Issuer: CN=Corp-Sub-CA1
Validity:
Not Before: Wed Jun 5 04:22:57 2024 UTC
Not After : Sat Jun 5 04:32:57 2025 UTC
Subject: CN=nmc3.host.fqdn, ...
Subject Public Key Info:
Public Key Algorithm: RSA (2048 bit)
Modulus:
bc:22:64:b8:...
... 2:29
Exponent: 65537 (0x10001)
Subject Alternative Name:
DNS: nmc3.host.fqdn
DNS: nmc3
IP Address: 10.10.5.2
Thumbprint: 1d461f...
Fingerprint: ed98cee...
apc>exitThere is no need to reboot the NMC3. The certificate starts working immediately.
gregtwallace
commented
4 months ago Thanks, this is very helpful. I can probably actually update the install function using this information.
Also, I'd left the certificate.p15 generating because I thought you'd need both files. I might just remove the key flag and always make it create both files. I don't know. We'll see :)
gregtwallace
commented
4 months ago Give this one a shot. I think install should work now. Let me know how it goes.
gregtwallace
commented
4 months ago Were you able to try preview 2?
Aleksey-Maksimov
commented
4 months ago Hello.
Does not work. The process starts but does not end.

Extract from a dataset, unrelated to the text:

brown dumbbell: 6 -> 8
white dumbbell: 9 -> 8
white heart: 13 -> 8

C:\Temp\v0.5.0-preview2>apc-p15-tool-amd64.exe install --keyfile "d:\certs\up006.holding.com.key" --certfile "d:\certs\up006.holding.com.cer" --apchost "up006.holding.com:22" --username "apc" --password "MyPW!0rd" --debug --fingerprint "7Z3baEepWWbGRZjq7iSshMEuUHzghnFx4HBVNdNX69g"
apc-p15-tool v0.5.0
install: making apc p15 file from pem
install: successfully loaded pem files
install: apc p15 file data succesfully generatedAt this point the process hangs
gregtwallace
commented
4 months ago I adjusted a little bit more (and found a typo in my regex). Please try attached preview 3.

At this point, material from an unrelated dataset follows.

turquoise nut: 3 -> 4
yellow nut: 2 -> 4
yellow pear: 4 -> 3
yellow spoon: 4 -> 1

If this doesn't work -- please SSH into your UPS (using MobaXterm, Putty, or whatever client you prefer) and then type ssl and push enter.
Then copy everything in the terminal up to that point and provide it here. I'm guessing something that works on my NMC2 isn't quite the same on NMC3. Please do not redact anything (there isn't anything sensitive) as I need to know the exact content. If you absolutely must change something please make it clear exactly what changed and how. For example, substitute example.com for your FQDN.

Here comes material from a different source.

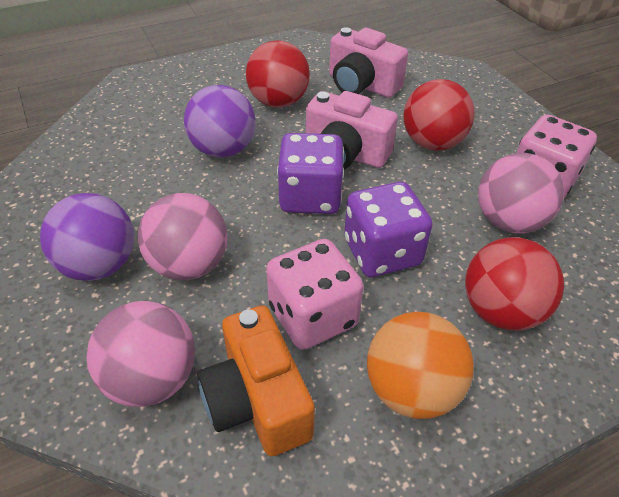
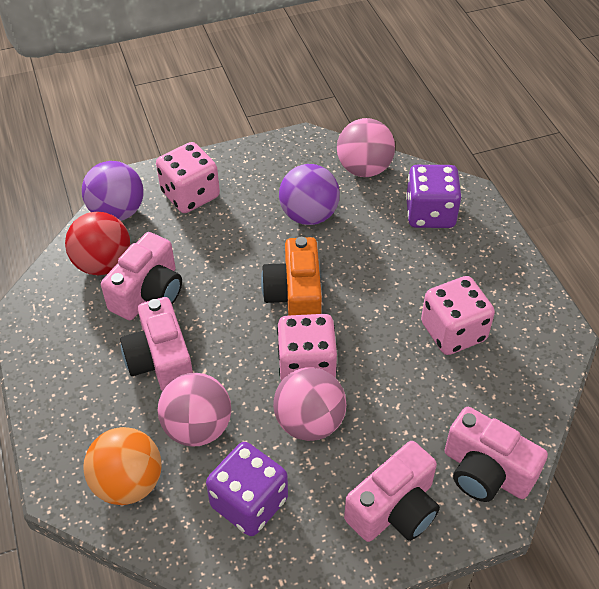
pink camera: 2 -> 4
pink dice: 2 -> 3
red ball: 3 -> 1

Here is an example of what I'm asking for (from my NMC2):
Schneider Electric Network Management Card AOS v7.1.2
(c) Copyright 2023 All Rights Reserved Smart-UPS & Matrix-UPS APP v7.1.2
-------------------------------------------------------------------------------
Name : apc9138A8 Date : 06/18/2024
Contact : Unknown Time : 10:32:26
Location : Unknown User : Super User
Up Time : 11 Days 21 Hours 52 Minutes Stat : P+ N4+ N6+ A+
-------------------------------------------------------------------------------
IPv4 : Enabled IPv6 : Enabled
Ping Response : Enabled
-------------------------------------------------------------------------------
HTTP : Disabled HTTPS : Enabled
FTP : Disabled Telnet : Disabled
SSH/SCP : Enabled SNMPv1 : Disabled
SNMPv3 : Disabled
-------------------------------------------------------------------------------
Super User : Enabled RADIUS : Disabled
Administrator : Disabled Device User : Disabled
Read-Only User : Disabled Network-Only User : Disabled
Type ? for command listing
Use tcpip command for IP address(-i), subnet(-s), and gateway(-g)
apc@apc>ssl
E101: Command Not Found
apc@apc>It worked.
apc-p15-tool v0.5.0
install: making apc p15 file from pem
install: successfully loaded pem files
install: apc p15 file data succesfully generated
install: connected to ups ssh, installing ssl key and cert...
install: apc p15 file installed on up006.holding.com:22
apc-p15-tool doneOn the NMC3 web page, after F5, the new certificate is used.
gregtwallace
commented
4 months ago @Aleksey-Maksimov awesome! Thanks for confirming. I will include this in the next full release, likely in the coming days.
@Salvora can you test v0.5.0-preview3.zip with your NMC3 ?
Salvora
commented
4 months ago @Aleksey-Maksimov awesome! Thanks for confirming. I will include this in the next full release, likely in the coming days.
@Salvora can you test v0.5.0-preview3.zip with your NMC3 ?
Currently, I am away from home and wil lbe back in August. I can test this only when I get back. I will get back to you regarding the results.
Hello, I tried this for my NMC3 v3.0.0.12 card
But even after rebooting the NMC interface it does not recognize the new cert.